60 x 90 cm
cotton duck (canvas), cotton cord, hemp, and silk
This piece is one that I submitted for a critique in the final weeks of the term.
I suppose it might make more sense with some of the other pieces I've also done recently and if I'd taken a better photo (which when I do, it will replace this one).
What I was going for here was the idea of representing a connection or relationship between city and rural (or nature) only not so directly.
With that in mind, I've sketched a city, often composed itself of concrete and steel but in this case, I've alluded to bridges and roads with "natural" materials - hemp knots, and cotton cord, respectively, all stitched onto a cotton canvas fabric. The river then is expressed in silk, a sort of "flowing" fabric that fits the idea of a river - another kind of opposite - where a river is a naturally-occuring thing, silk fabric is a manufactured thing.

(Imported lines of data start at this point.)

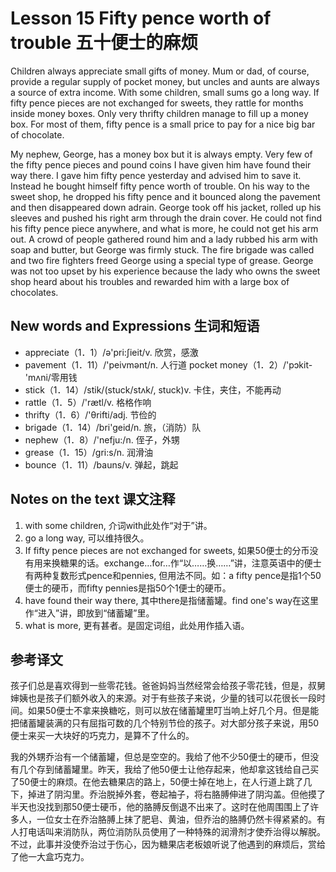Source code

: # Lesson 15 Fifty pence worth of trouble 五十便士的麻烦
Children always appreciate small gifts of money. Mum or dad, of course, provide a regular supply of pocket money, but uncles and aunts are always a source of extra income. With some children, small sums go a long way. If fifty pence pieces are not exchanged for sweets, they rattle for months inside money boxes. Only very thrifty children manage to fill up a money box. For most of them, fifty pence is a small price to pay for a nice big bar of chocolate.

My nephew, George, has a money box but it is always empty. Very few of the fifty pence pieces and pound coins I have given him have found their way there. I gave him fifty pence yesterday and advised him to save it. Instead he bought himself fifty pence worth of trouble. On his way to the sweet shop, he dropped his fifty pence and it bounced along the pavement and then disappeared down adrain. George took off his jacket, rolled up his sleeves and pushed his right arm through the drain cover. He could not find his fifty pence piece anywhere, and what is more, he could not get his arm out. A crowd of people gathered round him and a lady rubbed his arm with soap and butter, but George was firmly stuck. The fire brigade was called and two fire fighters freed George using a special type of grease. George was not too upset by his experience because the lady who owns the sweet shop heard about his troubles and rewarded him with a large box of chocolates.

## New words and Expressions 生词和短语

* appreciate（1．1）/ə'pri:ʃieit/v. 欣赏，感激
* pavement（1．11）/'peivmənt/n. 人行道
pocket money（1．2）/'pɔkit-'mʌni/零用钱
* stick（1．14）/stik/(stuck/stʌk/, stuck)v. 卡住，夹住，不能再动
* rattle（1．5）/'rætl/v. 格格作响
* thrifty（1．6）/'θrifti/adj. 节俭的
* brigade（1．14）/bri'geid/n. 旅，（消防）队
* nephew（1．8）/'nefju:/n. 侄子，外甥
* grease（1．15）/gri:s/n. 润滑油
* bounce（1．11）/bauns/v. 弹起，跳起

## Notes on the text 课文注释

1. with some children, 介词with此处作“对于”讲。
2. go a long way, 可以维持很久。
3. If fifty pence pieces are not exchanged for sweets, 如果50便士的分币没有用来换糖果的话。exchange…for…作“以……换……”讲，注意英语中的便士有两种复数形式pence和pennies, 但用法不同。如：a fifty pence是指1个50便士的硬币，而fifty pennies是指50个1便士的硬币。
4. have found their way there, 其中there是指储蓄罐。find one's way在这里作“进入”讲，即放到“储蓄罐”里。
5. what is more, 更有甚者。是固定词组，此处用作插入语。

## 参考译文

孩子们总是喜欢得到一些零花钱。爸爸妈妈当然经常会给孩子零花钱，但是，叔舅婶姨也是孩子们额外收入的来源。对于有些孩子来说，少量的钱可以花很长一段时间。如果50便士不拿来换糖吃，则可以放在储蓄罐里叮当响上好几个月。但是能把储蓄罐装满的只有屈指可数的几个特别节俭的孩子。对大部分孩子来说，用50便士来买一大块好的巧克力，是算不了什么的。

我的外甥乔治有一个储蓄罐，但总是空空的。我给了他不少50便士的硬币，但没有几个存到储蓄罐里。昨天，我给了他50便士让他存起来，他却拿这钱给自己买了50便士的麻烦。在他去糖果店的路上，50便士掉在地上，在人行道上跳了几下，掉进了阴沟里。乔治脱掉外套，卷起袖子，将右胳膊伸进了阴沟盖。但他摸了半天也没找到那50便士硬币，他的胳膊反倒退不出来了。这时在他周围围上了许多人，一位女士在乔治胳膊上抹了肥皂、黄油，但乔治的胳膊仍然卡得紧紧的。有人打电话叫来消防队，两位消防队员使用了一种特殊的润滑剂才使乔治得以解脱。不过，此事并没使乔治过于伤心，因为糖果店老板娘听说了他遇到的麻烦后，赏给了他一大盒巧克力。
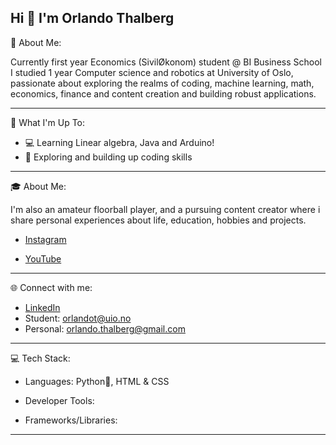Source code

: Hi 👋 I'm Orlando Thalberg
---------------------------------------------------------------------------------------------------------------------------------------------------------------------------------------------------------
💫 About Me:

Currently first year Economics (SivilØkonom) student @ BI Business School
I studied 1 year Computer science and robotics at University of Oslo, passionate about exploring the realms of coding, machine learning, math, economics, finance and  content creation and building robust applications.

---------------------------------------------------------------------------------------------------------------------------------------------------------------------------------------------------------
🚀 What I'm Up To:

* 💻 Learning Linear algebra, Java and Arduino!
* 🤖 Exploring and building up coding skills
---------------------------------------------------------------------------------------------------------------------------------------------------------------------------------------------------------
🎓 About Me:

I'm also an amateur floorball player, and a pursuing content creator where i share personal experiences about life, education, hobbies and projects.

* [Instagram](https://www.instagram.com/orlando.thalberg/)

* [YouTube](https://www.youtube.com/@orlandot6)

---------------------------------------------------------------------------------------------------------------------------------------------------------------------------------------------------------

🌐 Connect with me:

* [LinkedIn](https://www.linkedin.com/in/orlando-thalberg-5a730125a/fff)
* Student: orlandot@uio.no
* Personal: orlando.thalberg@gmail.com

---------------------------------------------------------------------------------------------------------------------------------------------------------------------------------------------------------
💻 Tech Stack:

* Languages: Python🐍, HTML & CSS

* Developer Tools:

* Frameworks/Libraries:

---------------------------------------------------------------------------------------------------------------------------------------------------------------------------------------------------------

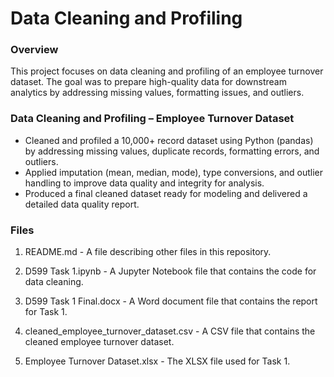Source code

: # Data Cleaning and Profiling
### Overview
This project focuses on data cleaning and profiling of an employee turnover dataset. The goal was to prepare high-quality data for downstream analytics by addressing missing values, formatting issues, and outliers.

### Data Cleaning and Profiling – Employee Turnover Dataset
  - Cleaned and profiled a 10,000+ record dataset using Python (pandas) by addressing missing values, duplicate records, formatting errors, and outliers.
  -	Applied imputation (mean, median, mode), type conversions, and outlier handling to improve data quality and integrity for analysis.
  -	Produced a final cleaned dataset ready for modeling and delivered a detailed data quality report.


### Files
1. README.md - A file describing other files in this repository.

2. D599 Task 1.ipynb - A Jupyter Notebook file that contains the code for data cleaning.

3. D599 Task 1 Final.docx - A Word document file that contains the report for Task 1.

4. cleaned_employee_turnover_dataset.csv - A CSV file that contains the cleaned employee turnover dataset.

5. Employee Turnover Dataset.xlsx - The XLSX file used for Task 1.
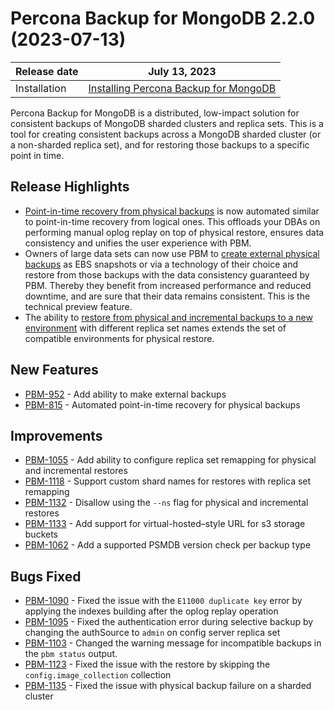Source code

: # Percona Backup for MongoDB 2.2.0 (2023-07-13)

| Release date | July 13, 2023  |
|------------- | ---------------|
| Installation | [Installing Percona Backup for MongoDB](../installation.md) |


Percona Backup for MongoDB is a distributed, low-impact solution for consistent backups of MongoDB sharded clusters and replica sets. This is a tool for creating consistent backups across a MongoDB sharded cluster (or a non-sharded replica set), and for restoring those backups to a specific point in time.

## Release Highlights

* [Point-in-time recovery from physical backups](../usage/pitr-tutorial.md#from-physical-backups) is now automated similar to point-in-time recovery from logical ones. This offloads your DBAs on performing manual oplog replay on top of physical restore, ensures data consistency and unifies the user experience with PBM.  
* Owners of large data sets can now use PBM to [create external physical backups](../features/snapshots.md) as EBS snapshots or via a technology of their choice and restore from those backups with the data consistency guaranteed by PBM. Thereby they benefit from increased performance and reduced downtime, and are sure that their data remains consistent. This is the technical preview feature.
* The ability to [restore from physical and incremental backups to a new environment](../usage/restore.md#restoring-into-a-cluster-replica-set-with-a-different-name) with different replica set names extends the set of compatible environments for physical restore. 

## New Features

* [PBM-952](https://jira.percona.com/browse/PBM-952) - Add ability to make external backups
* [PBM-815](https://jira.percona.com/browse/PBM-815) - Automated point-in-time recovery for physical backups

## Improvements

* [PBM-1055](https://jira.percona.com/browse/PBM-1055) - Add ability to configure replica set remapping for physical and incremental restores
* [PBM-1118](https://jira.percona.com/browse/PBM-1118) - Support custom shard names for restores with replica set remapping
* [PBM-1132](https://jira.percona.com/browse/PBM-1132) - Disallow using the `--ns` flag for physical and incremental restores
* [PBM-1133](https://jira.percona.com/browse/PBM-1133) - Add support for virtual-hosted–style URL for s3 storage buckets
* [PBM-1062](https://jira.percona.com/browse/PBM-1062) - Add a supported PSMDB version check per backup type

## Bugs Fixed

* [PBM-1090](https://jira.percona.com/browse/PBM-1090) - Fixed the issue with the `E11000 duplicate key` error by applying the indexes building after the oplog replay operation
* [PBM-1095](https://jira.percona.com/browse/PBM-1095) - Fixed the authentication error during selective backup by changing the authSource to `admin` on config server replica set
* [PBM-1103](https://jira.percona.com/browse/PBM-1103) - Changed the warning message for incompatible backups in the `pbm status` output. 
* [PBM-1123](https://jira.percona.com/browse/PBM-1123) - Fixed the issue with the restore by skipping the `config.image_collection` collection
* [PBM-1135](https://jira.percona.com/browse/PBM-1135) - Fixed the issue with physical backup failure on a sharded cluster


 
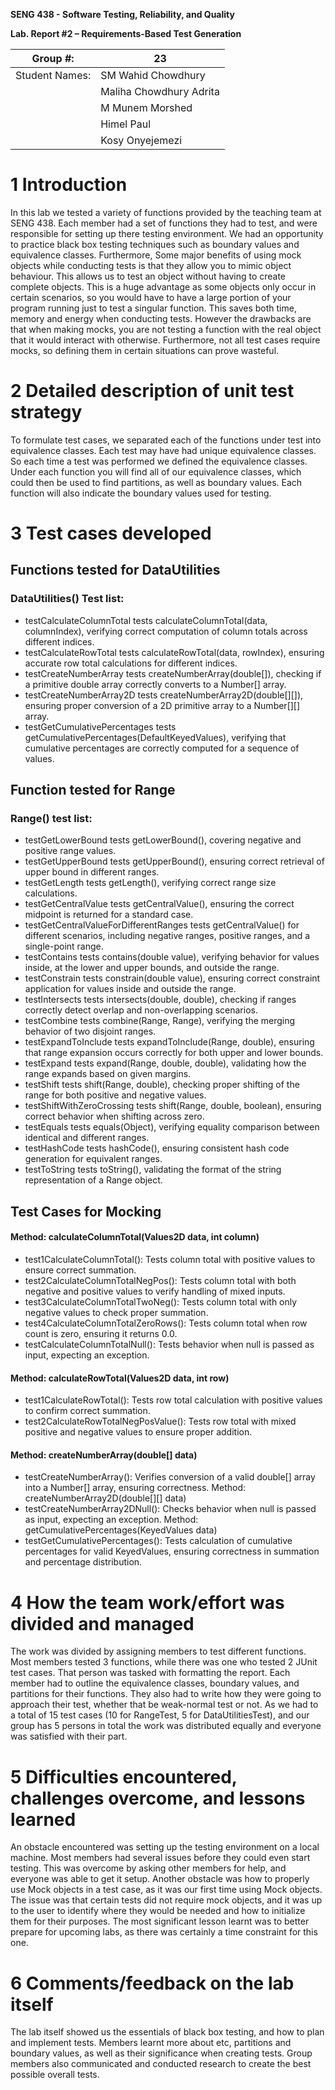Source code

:**SENG 438 - Software Testing, Reliability, and Quality**

**Lab. Report \#2 – Requirements-Based Test Generation**

| Group \#:      | 23    |
| -------------- | --- |
| Student Names: | SM Wahid Chowdhury    |
|                | Maliha Chowdhury Adrita  |
|                | M Munem Morshed  |
|                |  Himel Paul  |
|                |  Kosy Onyejemezi  |

# 1 Introduction

In this lab we tested a variety of functions provided by the teaching team at SENG 438. Each member had a set of functions they had to test, and were responsible for setting up there testing environment. We had an opportunity to practice black box testing techniques such as boundary values and equivalence classes. Furthermore, Some major benefits of using mock objects while conducting tests is that they allow you to mimic object behaviour. This allows us to test an object without having to create complete objects. This is a huge advantage as some objects only occur in certain scenarios, so you would have to have a large portion of your program running just to test a singular function. This saves both time, memory and energy when conducting tests. However the drawbacks are that when making mocks, you are not testing a function with the real object that it would interact with otherwise. Furthermore, not all test cases require mocks, so defining them in certain situations can prove wasteful.

# 2 Detailed description of unit test strategy

To formulate test cases, we separated each of the functions under test into equivalence classes. Each test may have had unique equivalence classes. So each time a test was performed we defined the equivalence classes. Under each function you will find all of our equivalence classes, which could then be used to find partitions, as well as boundary values. Each function will also indicate the boundary values used for testing.

# 3 Test cases developed

## Functions tested for DataUtilities



### DataUtilities() Test list:
- testCalculateColumnTotal tests calculateColumnTotal(data, columnIndex), verifying correct computation of column totals across different indices.
- testCalculateRowTotal tests calculateRowTotal(data, rowIndex), ensuring accurate row total calculations for different indices.
- testCreateNumberArray tests createNumberArray(double[]), checking if a primitive double array correctly converts to a Number[] array.
- testCreateNumberArray2D tests createNumberArray2D(double[][]), ensuring proper conversion of a 2D primitive array to a Number[][] array.
- testGetCumulativePercentages tests getCumulativePercentages(DefaultKeyedValues), verifying that cumulative percentages are correctly computed for a sequence of values.


## Function tested for Range



### Range() test list:
- testGetLowerBound tests getLowerBound(), covering negative and positive range values.
- testGetUpperBound tests getUpperBound(), ensuring correct retrieval of upper bound in different ranges.
- testGetLength tests getLength(), verifying correct range size calculations.
- testGetCentralValue tests getCentralValue(), ensuring the correct midpoint is returned for a standard case.
- testGetCentralValueForDifferentRanges tests getCentralValue() for different scenarios, including negative ranges, positive ranges, and a single-point range.
- testContains tests contains(double value), verifying behavior for values inside, at the lower and upper bounds, and outside the range.
- testConstrain tests constrain(double value), ensuring correct constraint application for values inside and outside the range.
- testIntersects tests intersects(double, double), checking if ranges correctly detect overlap and non-overlapping scenarios.
- testCombine tests combine(Range, Range), verifying the merging behavior of two disjoint ranges.
- testExpandToInclude tests expandToInclude(Range, double), ensuring that range expansion occurs correctly for both upper and lower bounds.
- testExpand tests expand(Range, double, double), validating how the range expands based on given margins.
- testShift tests shift(Range, double), checking proper shifting of the range for both positive and negative values.
- testShiftWithZeroCrossing tests shift(Range, double, boolean), ensuring correct behavior when shifting across zero.
- testEquals tests equals(Object), verifying equality comparison between identical and different ranges.
- testHashCode tests hashCode(), ensuring consistent hash code generation for equivalent ranges.
- testToString tests toString(), validating the format of the string representation of a Range object.

## Test Cases for Mocking

#### Method: calculateColumnTotal(Values2D data, int column)
- test1CalculateColumnTotal(): Tests column total with positive values to ensure correct summation.
- test2CalculateColumnTotalNegPos(): Tests column total with both negative and positive values to verify handling of mixed inputs.
- test3CalculateColumnTotalTwoNeg(): Tests column total with only negative values to check proper summation.
- test4CalculateColumnTotalZeroRows(): Tests column total when row count is zero, ensuring it returns 0.0.
- testCalculateColumnTotalNull(): Tests behavior when null is passed as input, expecting an exception.
#### Method: calculateRowTotal(Values2D data, int row)
- test1CalculateRowTotal(): Tests row total calculation with positive values to confirm correct summation.
- test2CalculateRowTotalNegPosValue(): Tests row total with mixed positive and negative values to ensure proper addition.
#### Method: createNumberArray(double[] data)
- testCreateNumberArray(): Verifies conversion of a valid double[] array into a Number[] array, ensuring correctness.
Method: createNumberArray2D(double[][] data)
- testCreateNumberArray2DNull(): Checks behavior when null is passed as input, expecting an exception.
Method: getCumulativePercentages(KeyedValues data)
- testGetCumulativePercentages(): Tests calculation of cumulative percentages for valid KeyedValues, ensuring correctness in summation and percentage distribution.





# 4 How the team work/effort was divided and managed

The work was divided by assigning members to test different functions. Most members tested 3 functions, while there was one who tested 2 JUnit test cases. That person was tasked with formatting the report. Each member had to outline the equivalence classes, boundary values, and partitions for their functions. They also had to write how they were going to approach their test, whether that be weak-normal test or not. As we had to a total of 15 test cases (10 for RangeTest, 5 for DataUtilitiesTest), and our group has 5 persons in total the work was distributed equally and everyone was satisfied with their part. 

# 5 Difficulties encountered, challenges overcome, and lessons learned

An obstacle encountered was setting up the testing environment on a local machine. Most members had several issues before they could even start testing. This was overcome by asking other members for help, and everyone was able to get it setup. Another obstacle was how to properly use Mock objects in a test case, as it was our first time using Mock objects. The issue was that certain tests did not require mock objects, and it was up to the user to identify where they would be needed and how to initialize them for their purposes. The most significant lesson learnt was to better prepare for upcoming labs, as there was certainly a time constraint for this one.

# 6 Comments/feedback on the lab itself

The lab itself showed us the essentials of black box testing, and how to plan and implement tests. Members learnt more about etc, partitions and boundary values, as well as their significance when creating tests. Group members also communicated and conducted research to create the best possible overall tests.




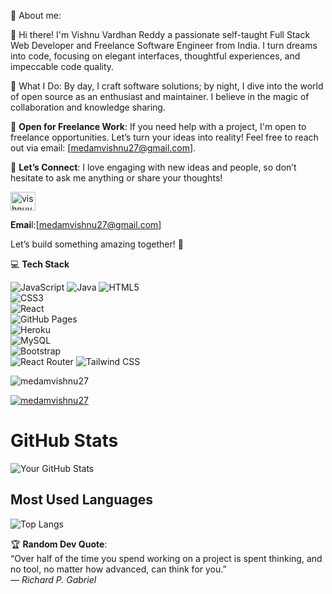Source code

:  💫 About me:
 
👋 Hi there! I'm Vishnu Vardhan Reddy a passionate self-taught Full Stack Web Developer and Freelance Software Engineer from India. I turn dreams into code, focusing on elegant interfaces, thoughtful experiences, and impeccable code quality.

🚀 What I Do: By day, I craft software solutions; by night, I dive into the world of open source as an enthusiast and maintainer. I believe in the magic of collaboration and knowledge sharing.

💼 **Open for Freelance Work**: If you need help with a project, I'm open to freelance opportunities. Let’s turn your ideas into reality! Feel free to reach out via email: [medamvishnu27@gmail.com].

🔗 **Let’s Connect**: I love engaging with new ideas and people, so don’t hesitate to ask me anything or share your thoughts!



<a href="https://linkedin.com/in/vishnuvardhan-reddy-medam" target="blank"><img align="center" src="https://raw.githubusercontent.com/rahuldkjain/github-profile-readme-generator/master/src/images/icons/Social/linked-in-alt.svg" alt="vishnuvardhan-reddy-medam" height="30" width="40" /></a>

**Emai**l:[medamvishnu27@gmail.com]

Let’s build something amazing together! 🌟


💻 **Tech Stack**  

![JavaScript](https://img.shields.io/badge/-JavaScript-black?style=flat&logo=javascript) 
![Java](https://img.shields.io/badge/-Java-black?style=flat&logo=java)
![HTML5](https://img.shields.io/badge/-HTML5-black?style=flat&logo=html5)  
![CSS3](https://img.shields.io/badge/-CSS3-black?style=flat&logo=css3)  
![React](https://img.shields.io/badge/-React-black?style=flat&logo=react)  
![GitHub Pages](https://img.shields.io/badge/-GitHub%20Pages-black?style=flat&logo=github)  
![Heroku](https://img.shields.io/badge/-Heroku-black?style=flat&logo=heroku)  
![MySQL](https://img.shields.io/badge/-MySQL-black?style=flat&logo=mysql)   
![Bootstrap](https://img.shields.io/badge/-Bootstrap-black?style=flat&logo=bootstrap)  
![React Router](https://img.shields.io/badge/-React%20Router-black?style=flat&logo=reactrouter)
![Tailwind CSS](https://img.shields.io/badge/-Tailwind%20CSS-black?style=flat&logo=tailwind-css) 


<p align="left"> <img src="https://komarev.com/ghpvc/?username=medamvishnu27&label=Profile%20views&color=0e75b6&style=flat" alt="medamvishnu27" /> </p>

<p align="left"> <a href="https://github.com/ryo-ma/github-profile-trophy"><img src="https://github-profile-trophy.vercel.app/?username=medamvishnu27" alt="medamvishnu27" /></a> </p> 









# GitHub Stats  

![Your GitHub Stats](https://github-readme-stats.vercel.app/api?username=medamvishnu27&show_icons=true&theme=dark)  



## Most Used Languages  
![Top Langs](https://github-readme-stats.vercel.app/api/top-langs/?username=medamvishnu27&layout=compact&theme=dark)  



🏆 **Random Dev Quote**:  
“Over half of the time you spend working on a project is spent thinking, and no tool, no matter how advanced, can think for you.”  
— *Richard P. Gabriel*  









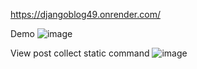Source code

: 
https://djangoblog49.onrender.com/

Demo 
![image](https://github.com/user-attachments/assets/9708254a-8dec-45b7-932d-0f09294166a2)



View post collect static command
![image](https://github.com/user-attachments/assets/fce5c0e0-5051-4bf5-8728-26c067ce774b)




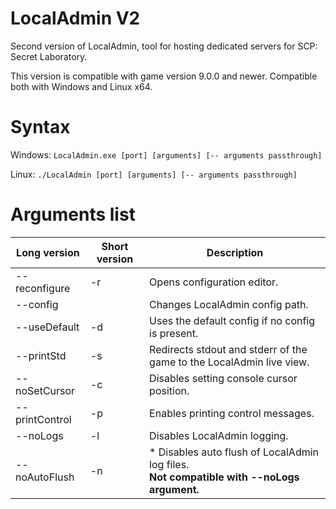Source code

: # LocalAdmin V2
Second version of LocalAdmin, tool for hosting dedicated servers for SCP: Secret Laboratory.

This version is compatible with game version 9.0.0 and newer. Compatible both with Windows and Linux x64.

# Syntax
Windows: `LocalAdmin.exe [port] [arguments] [-- arguments passthrough]`

Linux: `./LocalAdmin [port] [arguments] [-- arguments passthrough]`

# Arguments list
| Long version | Short version | Description |
| --- | --- | --- |
| --reconfigure | -r | Opens configuration editor. |
| --config <path to file> | | Changes LocalAdmin config path. |
| --useDefault | -d | Uses the default config if no config is present. |
| --printStd | -s | Redirects stdout and stderr of the game to the LocalAdmin live view. |
| --noSetCursor | -c | Disables setting console cursor position. |
| --printControl | -p | Enables printing control messages. |
| --noLogs | -l | Disables LocalAdmin logging. |
| --noAutoFlush | -n | * Disables auto flush of LocalAdmin log files.<br>**Not compatible with --noLogs argument.** |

In the whole piece there are layers of conflict and tension - the clean, calm, soft "natural" feel of the materials against the idea of a dirty, busy, polluted city... the well-known profile of the river against the anonymous roads... the bridges so distinctive in real-life repeated in the their right locations on the river but with a meaningless sameness (so you could know what each bridge is named though it looks the same as all the others)... the city made to look much like a slice of something quite organic as perhaps skin stiched together and forming a scar...
It may take a moment or two to recognise this map, but once you see what is familiar, you will ALWAYS see it.
It is this idea, this little bit of subterfuge, that I plan to incorporate in the next piece or two... I might be on to something!